Recently, in an entertainment program called Maritel, Mr. Gura Kim invited a “Ramen Master” with an international ramen patent and talked about ramen. The “Ramen Master” said that he had applied for a patent for the ramen broth he developed in Korea and other countries, but failed in the patent application in the United States. “What if my recipes that all my friends say are delicious should be registered in the US?” and “Bulgogi is also popular in the US… How about patenting my special bulgogi sauce?” I like cooking even a little. This is a common thought for those who do. Can a recipe really be the subject of a US patent?
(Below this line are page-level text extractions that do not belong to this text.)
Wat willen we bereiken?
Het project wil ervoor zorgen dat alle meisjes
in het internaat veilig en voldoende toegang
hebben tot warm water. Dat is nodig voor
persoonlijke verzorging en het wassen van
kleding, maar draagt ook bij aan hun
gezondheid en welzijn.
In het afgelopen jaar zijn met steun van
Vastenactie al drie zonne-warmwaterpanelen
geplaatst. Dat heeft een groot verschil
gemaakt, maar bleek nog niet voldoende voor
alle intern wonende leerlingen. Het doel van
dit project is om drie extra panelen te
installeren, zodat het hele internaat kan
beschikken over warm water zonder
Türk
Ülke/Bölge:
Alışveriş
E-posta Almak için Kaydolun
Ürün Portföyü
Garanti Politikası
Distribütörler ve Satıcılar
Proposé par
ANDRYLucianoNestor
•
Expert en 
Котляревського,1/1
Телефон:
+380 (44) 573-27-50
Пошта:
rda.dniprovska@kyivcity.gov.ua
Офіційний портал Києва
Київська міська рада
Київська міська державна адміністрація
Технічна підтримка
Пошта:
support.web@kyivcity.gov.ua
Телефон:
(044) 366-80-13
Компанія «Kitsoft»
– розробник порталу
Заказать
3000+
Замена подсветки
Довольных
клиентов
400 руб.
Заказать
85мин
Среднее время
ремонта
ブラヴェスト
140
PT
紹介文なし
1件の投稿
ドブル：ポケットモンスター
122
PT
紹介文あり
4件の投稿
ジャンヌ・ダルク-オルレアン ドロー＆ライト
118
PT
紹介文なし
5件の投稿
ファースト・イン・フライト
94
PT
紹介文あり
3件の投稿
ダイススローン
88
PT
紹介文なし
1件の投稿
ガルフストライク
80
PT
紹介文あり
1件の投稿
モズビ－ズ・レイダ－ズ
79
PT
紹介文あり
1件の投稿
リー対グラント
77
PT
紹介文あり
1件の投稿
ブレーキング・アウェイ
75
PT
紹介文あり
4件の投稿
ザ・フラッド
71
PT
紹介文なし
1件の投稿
To answer this question, let’s look at how the United States defines what can be patented. In the Patent Act, a patent is defined as “a new and useful process, machine, product, or combination of things, or a new or improved state thereof (“new and useful process, machine, manufacture, or composition of matter, or any new and useful improvement thereof”). stipulated (35 USC 101). There is also a condition that the invention must be novel (new/ novel) and non-obvious (35 USC 102 & 35 USC 103).
So, does a recipe fit the definition above? A recipe consists of commonly used ingredients, how to mix and cook ingredients, and the result. An ingredient can be seen as a composition and a cooking method can be seen as a procedure, making it a patentable subject. But I’m having trouble judging whether a recipe is “novel” or “non-obvious”. Because there have always been similar foods.
People may have been using a direct fire to grill the meat, and they may have sprinkled salt on it or seasoned it since not too long ago. The ancient form of bulgogi was a type of meat marinated in soy sauce called maekjeok, a dish served to valuable guests during the Shilla period. In other countries, even if it is not soy sauce, it is common to use a variety of sauces for seasoning, and similar recipes can be easily found in China and Southeast Asia where soy sauce is used. It’s too common to be called “new/novel”. Even if our house’s Bulgogi is so delicious that it’s different from our neighbor’s Bulgogi, it’s not easy to be “novel”. Even if you increase the amount of sugar as a secret to making it delicious, or use plum syrup instead of sugar for health, the result is likely to be “obvious”.
That doesn’t mean that recipes can never be patentable. For example, if you combine ingredients or cook something, and the result is something new you never expected, you could be patented. And indeed, there are certainly patent applications for food. However, in the modern world, such food is usually not made in the kitchen, but rather comes from a laboratory or research lab of a food company.
Don’t be discouraged though. Even if you can’t patent the recipe itself, you can consider treating it as Trade Secrets. In fact, quite a few food companies use this method. The most famous examples are Coca-Cola’s Coke recipe, KFC’s spice ratios, and Bush’s Baked Beans recipe. The coke inventor does not disclose the coke recipe and requires employees to sign a memorandum stating that if they ever find out, they cannot disclose it. We also protect our goodwill by registering a trademark called Coca-Cola. However, even if it is treated as a trade secret, it does not provide complete protection like a patent, so if someone thinks alone and creates something similar to Coke, there is no way to prevent it. So Pepsi was born, and drinks similar to Coke were born. In addition, while patents are protected by federal law, trade secrets are subject to state law, with stronger or weaker application from state to state.
If you can meet the ramen master from Maritel, first keep the recipes as Trade Secrets, and with the help of a lawyer, write a non-disclosure agreement and get the signatures from the people you work with, We would like to encourage you to register your trademark and start selling.